La legge nr. 220/2012 nota come “riforma del condominio” ha disposto, all’articolo 1138 del codice civile, che “le norme del regolamento di condominio non possono vietare di possedere o detenere animali domestici” stabilendo che l’animale domestico è parte integrante della famiglia. Questo in quanto ormai oltre il 50% delle famiglie italiane che possiede un animale in casa.
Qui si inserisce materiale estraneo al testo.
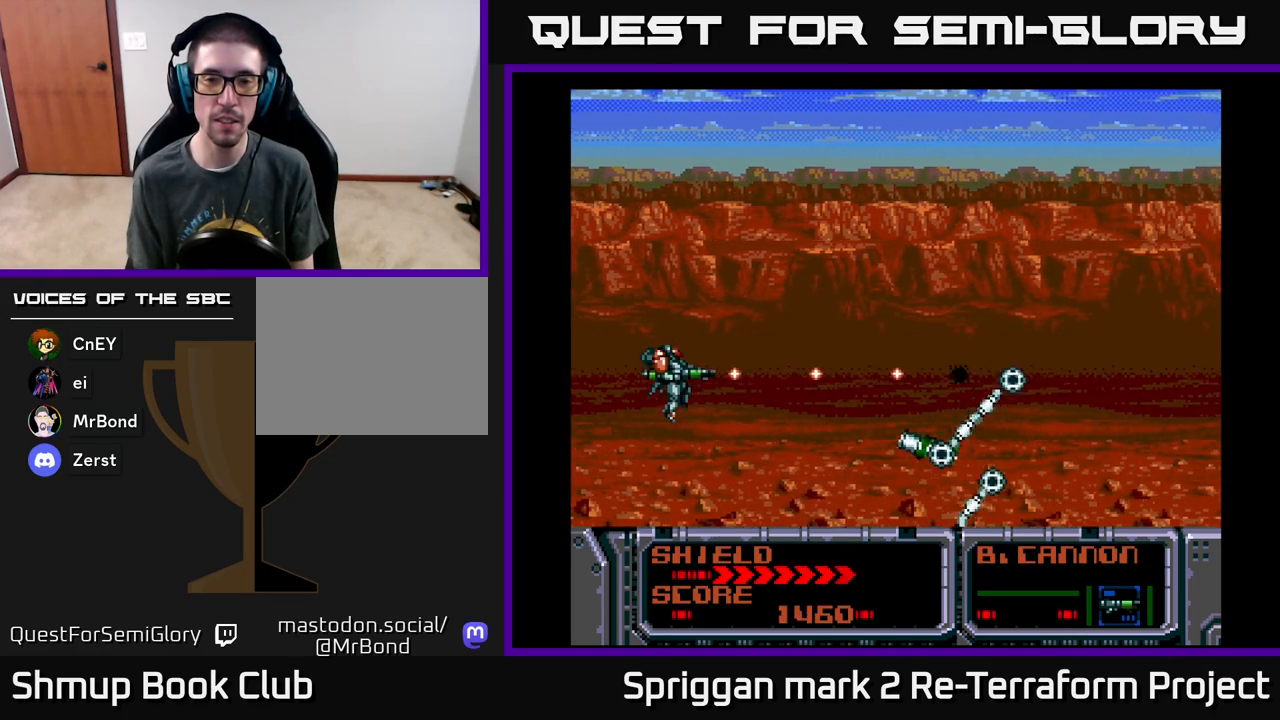
{"buttons": ["A"], "events": [[300, "DPAD_LEFT", "down"], [450, "DPAD_LEFT", "up"]]}
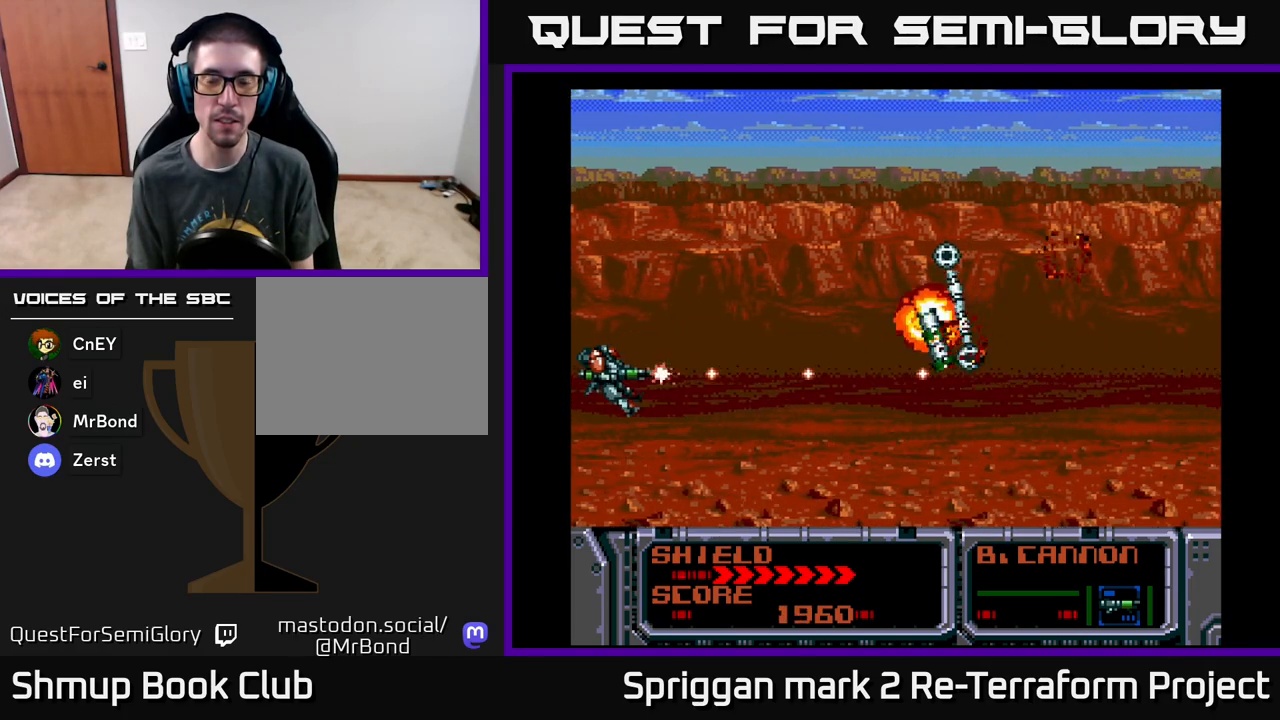
{"buttons": ["DPAD_UP", "DPAD_RIGHT"], "events": [[50, "DPAD_RIGHT", "down"], [67, "A", "up"], [133, "DPAD_UP", "down"]]}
Con la riforma del condominio, pertanto, non è più possibile approvare in sede di assemblea un regolamento di condomino, o una modifica a quello esistente, che vieti di possedere un animale domestico, così come divieti per animali domestici di usare ambienti comuni tipo ascensori o scale in quanto può essere annullato con ricorso al Giudice di Pace entro 30 giorni dalla delibera presentando una semplice lettera in carta libera con la spiegazione dei fatti, così come è possibile fare ricorso al Giudice di Pace nel caso di rumori molesti, scarsa igiene o danni chiaramente causati dall’animale domestico al condominio. Qualsiasi disturbo viene denunciato è comunque soggetto a verifica da parte di personale apposito competente.
Il legislatore ha previsto, sotto la spinta di associazioni ed enti privati e pubblici, specifiche normative dirette a tutelare gli animali e disciplinarne il rapporto di convivenza con l’uomo anche, e soprattutto, in condominio. Nello specifico la legge nr 281 del 14 agosto 1991 " Legge quadro in materia di animali di affezione e prevenzione del randagismo" ha, per la prima volta, identificato legislativamente le cosiddette colonie feline. Successivamente è intervenuta la legge regionale del Lazio, la nr.34 del 21 ottobre 1997 che all'articolo 11 comma 3 stabilisce: "le associazioni di volontariato animalista e per la protezione degli animali possono, in accordo con le aziende USL competenti, avere in gestione le colonie dei felini che vivono in stato di libertà, curandone la salute e le condizioni di sopravvivenza".
La legge 281/91 definisce colonia felina un “gruppo più o meno numeroso di gatti che vivono in un determinato e circoscritto territorio”, ed è bene precisare che anche solo due gatti vengono a rientrare in detta definizione. Inoltre detta legge considera i gatti randagi come esseri viventi titolari di diritti quali la "vita" e la "cura"; diritti che, ovviamente, incontrano il limite della salute pubblica. la Legge 281/91 sancisce la territorialità delle colonie feline quale caratteristica etologica del gatto, riconoscendo loro la necessità di avere un riferimento territoriale;
Il legislatore ha ritenuto che i gatti, animali sociali che si muovono liberamente su un determinato territorio radunandosi in "colonie feline", pur vivendo in libertà, sono stanziali e frequentano abitualmente lo stesso luogo pubblico o privato, creandosi così un loro " habitat" ovvero quel territorio o porzione di esso, pubblico privato, urbano e non, edificato e non, nel quale vivono stabilmente; nessuna norma di legge, né statale né regionale, proibisce di alimentare gatti randagi nel loro habitat cioè nei luoghi pubblici e privati in cui trovano rifugio.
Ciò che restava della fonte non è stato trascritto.